REQUIRED WORK: Find all lines below containing the string "challenges" and return them.

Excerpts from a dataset
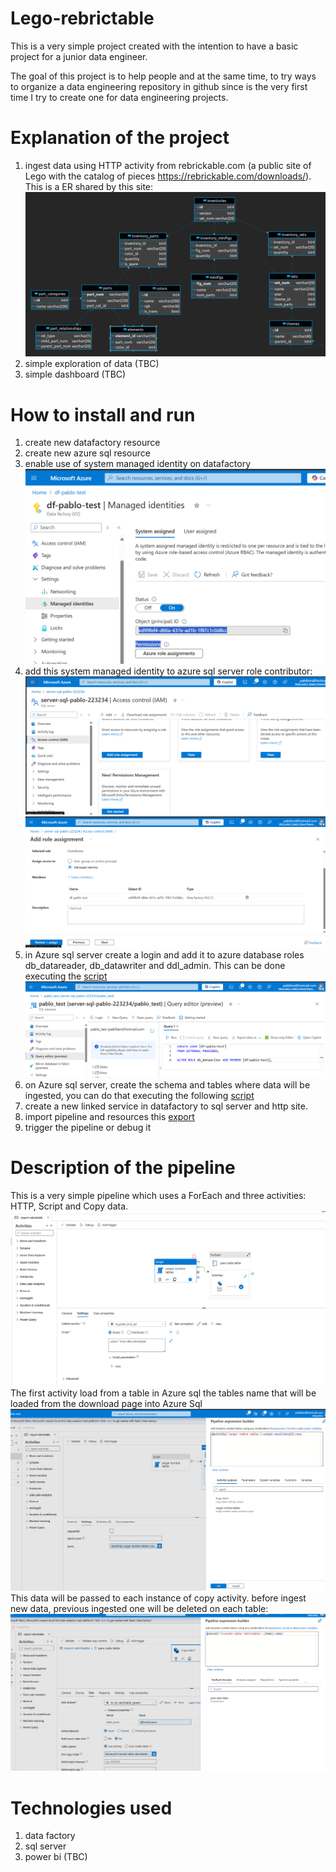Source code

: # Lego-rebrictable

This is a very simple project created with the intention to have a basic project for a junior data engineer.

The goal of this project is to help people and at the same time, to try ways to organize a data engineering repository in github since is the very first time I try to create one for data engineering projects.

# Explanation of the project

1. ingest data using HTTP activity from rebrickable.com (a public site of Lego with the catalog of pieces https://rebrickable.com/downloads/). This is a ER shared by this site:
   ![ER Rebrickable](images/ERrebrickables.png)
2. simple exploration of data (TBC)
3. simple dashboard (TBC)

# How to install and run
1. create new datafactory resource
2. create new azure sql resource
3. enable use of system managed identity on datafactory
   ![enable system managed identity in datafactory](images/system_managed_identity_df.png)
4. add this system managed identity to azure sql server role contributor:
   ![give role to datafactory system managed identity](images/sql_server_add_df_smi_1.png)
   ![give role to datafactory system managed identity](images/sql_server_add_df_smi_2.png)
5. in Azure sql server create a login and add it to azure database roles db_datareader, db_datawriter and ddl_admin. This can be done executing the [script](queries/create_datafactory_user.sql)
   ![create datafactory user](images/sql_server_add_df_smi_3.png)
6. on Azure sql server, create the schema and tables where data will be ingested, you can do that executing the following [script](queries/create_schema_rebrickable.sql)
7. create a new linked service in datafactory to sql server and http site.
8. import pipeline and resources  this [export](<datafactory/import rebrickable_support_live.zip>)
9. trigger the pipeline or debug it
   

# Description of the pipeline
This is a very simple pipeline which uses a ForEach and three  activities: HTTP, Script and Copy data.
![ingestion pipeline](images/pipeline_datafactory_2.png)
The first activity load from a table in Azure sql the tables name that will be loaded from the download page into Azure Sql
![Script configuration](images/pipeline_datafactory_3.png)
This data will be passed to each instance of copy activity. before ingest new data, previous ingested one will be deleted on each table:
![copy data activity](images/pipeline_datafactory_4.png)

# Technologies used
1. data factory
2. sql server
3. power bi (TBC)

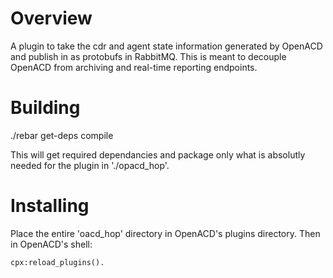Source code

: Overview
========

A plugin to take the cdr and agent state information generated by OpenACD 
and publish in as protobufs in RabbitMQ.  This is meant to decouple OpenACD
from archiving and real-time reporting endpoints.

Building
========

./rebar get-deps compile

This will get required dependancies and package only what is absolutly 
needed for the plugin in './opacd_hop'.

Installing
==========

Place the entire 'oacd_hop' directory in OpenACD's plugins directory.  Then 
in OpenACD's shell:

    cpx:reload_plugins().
--
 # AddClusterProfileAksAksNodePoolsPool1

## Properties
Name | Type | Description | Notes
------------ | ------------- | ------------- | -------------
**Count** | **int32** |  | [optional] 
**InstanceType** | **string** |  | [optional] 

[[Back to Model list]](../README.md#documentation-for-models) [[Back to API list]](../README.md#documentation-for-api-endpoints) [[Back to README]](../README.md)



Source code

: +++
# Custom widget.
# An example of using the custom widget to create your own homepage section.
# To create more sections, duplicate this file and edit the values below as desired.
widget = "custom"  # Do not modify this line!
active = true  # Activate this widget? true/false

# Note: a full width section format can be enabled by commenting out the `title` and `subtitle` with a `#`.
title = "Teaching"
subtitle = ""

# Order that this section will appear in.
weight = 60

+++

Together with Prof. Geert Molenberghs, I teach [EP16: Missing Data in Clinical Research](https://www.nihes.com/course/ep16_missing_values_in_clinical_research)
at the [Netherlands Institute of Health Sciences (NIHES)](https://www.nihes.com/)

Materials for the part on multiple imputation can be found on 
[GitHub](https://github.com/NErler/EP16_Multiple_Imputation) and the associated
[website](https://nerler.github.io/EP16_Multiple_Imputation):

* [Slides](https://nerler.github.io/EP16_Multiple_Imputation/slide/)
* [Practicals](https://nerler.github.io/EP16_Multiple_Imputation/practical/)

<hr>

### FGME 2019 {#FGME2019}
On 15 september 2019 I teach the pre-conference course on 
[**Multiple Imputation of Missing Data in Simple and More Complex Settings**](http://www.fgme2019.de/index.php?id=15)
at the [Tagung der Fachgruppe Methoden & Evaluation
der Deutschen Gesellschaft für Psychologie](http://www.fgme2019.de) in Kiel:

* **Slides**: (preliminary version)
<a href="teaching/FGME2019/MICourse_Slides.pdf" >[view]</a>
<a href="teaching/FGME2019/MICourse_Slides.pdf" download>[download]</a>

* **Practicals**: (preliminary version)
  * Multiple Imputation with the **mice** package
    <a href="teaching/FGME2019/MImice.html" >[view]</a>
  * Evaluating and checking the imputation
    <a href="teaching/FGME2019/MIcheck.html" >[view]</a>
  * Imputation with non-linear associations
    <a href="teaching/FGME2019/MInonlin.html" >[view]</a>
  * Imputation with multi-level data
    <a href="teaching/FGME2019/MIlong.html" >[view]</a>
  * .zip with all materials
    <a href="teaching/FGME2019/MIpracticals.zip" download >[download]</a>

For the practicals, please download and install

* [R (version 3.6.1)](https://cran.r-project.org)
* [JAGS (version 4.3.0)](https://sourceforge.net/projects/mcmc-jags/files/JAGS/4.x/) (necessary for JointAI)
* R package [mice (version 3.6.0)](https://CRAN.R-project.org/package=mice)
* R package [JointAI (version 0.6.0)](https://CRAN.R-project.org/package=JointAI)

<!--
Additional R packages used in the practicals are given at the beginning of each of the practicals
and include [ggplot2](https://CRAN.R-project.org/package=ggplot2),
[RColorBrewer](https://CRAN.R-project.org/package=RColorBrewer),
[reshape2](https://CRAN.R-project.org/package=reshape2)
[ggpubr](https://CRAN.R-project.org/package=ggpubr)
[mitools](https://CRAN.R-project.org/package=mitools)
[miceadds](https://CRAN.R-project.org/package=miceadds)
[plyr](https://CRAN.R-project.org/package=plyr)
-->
==
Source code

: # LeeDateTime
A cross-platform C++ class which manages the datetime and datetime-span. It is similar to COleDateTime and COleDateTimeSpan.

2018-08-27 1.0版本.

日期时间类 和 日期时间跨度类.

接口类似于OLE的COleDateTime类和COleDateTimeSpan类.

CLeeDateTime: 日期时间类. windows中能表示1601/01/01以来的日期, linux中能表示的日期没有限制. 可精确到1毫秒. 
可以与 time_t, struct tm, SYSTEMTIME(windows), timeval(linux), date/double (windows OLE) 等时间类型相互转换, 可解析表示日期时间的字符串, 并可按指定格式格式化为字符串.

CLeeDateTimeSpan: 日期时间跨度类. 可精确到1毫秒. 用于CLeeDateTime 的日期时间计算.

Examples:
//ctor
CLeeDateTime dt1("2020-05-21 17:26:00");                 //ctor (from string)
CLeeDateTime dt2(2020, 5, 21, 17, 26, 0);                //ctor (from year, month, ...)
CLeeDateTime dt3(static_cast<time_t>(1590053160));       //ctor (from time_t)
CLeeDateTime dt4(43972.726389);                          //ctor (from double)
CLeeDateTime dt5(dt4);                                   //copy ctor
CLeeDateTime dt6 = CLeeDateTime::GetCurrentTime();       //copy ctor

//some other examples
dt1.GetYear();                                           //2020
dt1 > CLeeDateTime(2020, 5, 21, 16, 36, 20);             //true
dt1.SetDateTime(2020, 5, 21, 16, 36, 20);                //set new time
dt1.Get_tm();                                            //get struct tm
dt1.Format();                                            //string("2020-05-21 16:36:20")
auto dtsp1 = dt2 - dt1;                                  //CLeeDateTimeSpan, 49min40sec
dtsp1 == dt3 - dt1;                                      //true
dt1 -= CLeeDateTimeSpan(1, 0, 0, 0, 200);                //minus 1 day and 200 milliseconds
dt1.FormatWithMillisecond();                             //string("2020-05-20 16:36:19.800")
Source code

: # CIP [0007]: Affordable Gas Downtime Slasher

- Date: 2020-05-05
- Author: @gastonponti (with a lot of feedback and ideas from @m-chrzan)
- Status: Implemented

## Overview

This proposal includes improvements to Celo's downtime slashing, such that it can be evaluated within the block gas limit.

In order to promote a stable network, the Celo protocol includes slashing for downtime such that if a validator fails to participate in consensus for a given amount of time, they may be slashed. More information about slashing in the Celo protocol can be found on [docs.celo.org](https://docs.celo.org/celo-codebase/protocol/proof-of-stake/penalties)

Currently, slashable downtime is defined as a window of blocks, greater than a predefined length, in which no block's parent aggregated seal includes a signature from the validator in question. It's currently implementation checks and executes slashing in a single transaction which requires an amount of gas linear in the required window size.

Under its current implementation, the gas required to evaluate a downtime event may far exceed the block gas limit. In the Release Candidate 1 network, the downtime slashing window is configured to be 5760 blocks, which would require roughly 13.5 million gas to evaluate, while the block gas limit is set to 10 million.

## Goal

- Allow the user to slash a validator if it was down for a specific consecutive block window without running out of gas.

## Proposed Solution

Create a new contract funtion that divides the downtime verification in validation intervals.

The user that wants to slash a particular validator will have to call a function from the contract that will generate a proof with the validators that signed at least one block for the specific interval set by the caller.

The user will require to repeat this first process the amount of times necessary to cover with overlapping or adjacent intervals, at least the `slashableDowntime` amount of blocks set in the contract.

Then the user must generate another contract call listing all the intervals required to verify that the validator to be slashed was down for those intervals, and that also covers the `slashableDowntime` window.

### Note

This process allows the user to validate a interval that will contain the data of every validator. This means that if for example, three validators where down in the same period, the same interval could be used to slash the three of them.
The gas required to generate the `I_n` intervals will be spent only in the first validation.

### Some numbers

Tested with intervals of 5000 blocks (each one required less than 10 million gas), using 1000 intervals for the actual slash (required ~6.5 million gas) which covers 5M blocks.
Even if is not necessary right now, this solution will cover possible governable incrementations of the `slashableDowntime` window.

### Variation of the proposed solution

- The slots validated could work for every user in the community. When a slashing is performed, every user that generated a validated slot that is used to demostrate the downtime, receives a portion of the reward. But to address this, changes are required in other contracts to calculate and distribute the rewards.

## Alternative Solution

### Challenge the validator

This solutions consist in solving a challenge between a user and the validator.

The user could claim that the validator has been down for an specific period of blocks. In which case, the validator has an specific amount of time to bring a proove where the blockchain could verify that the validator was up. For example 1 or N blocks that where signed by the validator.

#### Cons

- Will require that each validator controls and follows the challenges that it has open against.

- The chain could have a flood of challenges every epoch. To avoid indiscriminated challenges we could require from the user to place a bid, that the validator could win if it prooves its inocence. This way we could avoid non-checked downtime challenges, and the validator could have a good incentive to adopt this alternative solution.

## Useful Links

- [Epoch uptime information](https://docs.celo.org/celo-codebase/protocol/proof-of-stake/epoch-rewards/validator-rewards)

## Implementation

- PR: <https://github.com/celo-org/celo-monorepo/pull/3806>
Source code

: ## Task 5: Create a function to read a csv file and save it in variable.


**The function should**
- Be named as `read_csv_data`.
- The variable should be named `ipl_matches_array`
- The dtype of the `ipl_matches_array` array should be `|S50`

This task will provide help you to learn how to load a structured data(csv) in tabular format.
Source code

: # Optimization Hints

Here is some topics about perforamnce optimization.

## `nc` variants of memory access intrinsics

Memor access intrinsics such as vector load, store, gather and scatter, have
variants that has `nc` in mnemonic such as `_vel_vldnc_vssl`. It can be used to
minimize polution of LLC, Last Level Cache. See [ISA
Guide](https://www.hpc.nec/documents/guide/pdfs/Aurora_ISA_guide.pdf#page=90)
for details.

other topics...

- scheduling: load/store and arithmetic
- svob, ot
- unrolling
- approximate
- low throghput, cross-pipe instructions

THE ANSWER:
- Will require that each validator controls and follows the challenges that it has open against.
- The chain could have a flood of challenges every epoch. To avoid indiscriminated challenges we could require from the user to place a bid, that the validator could win if it prooves its inocence. This way we could avoid non-checked downtime challenges, and the validator could have a good incentive to adopt this alternative solution.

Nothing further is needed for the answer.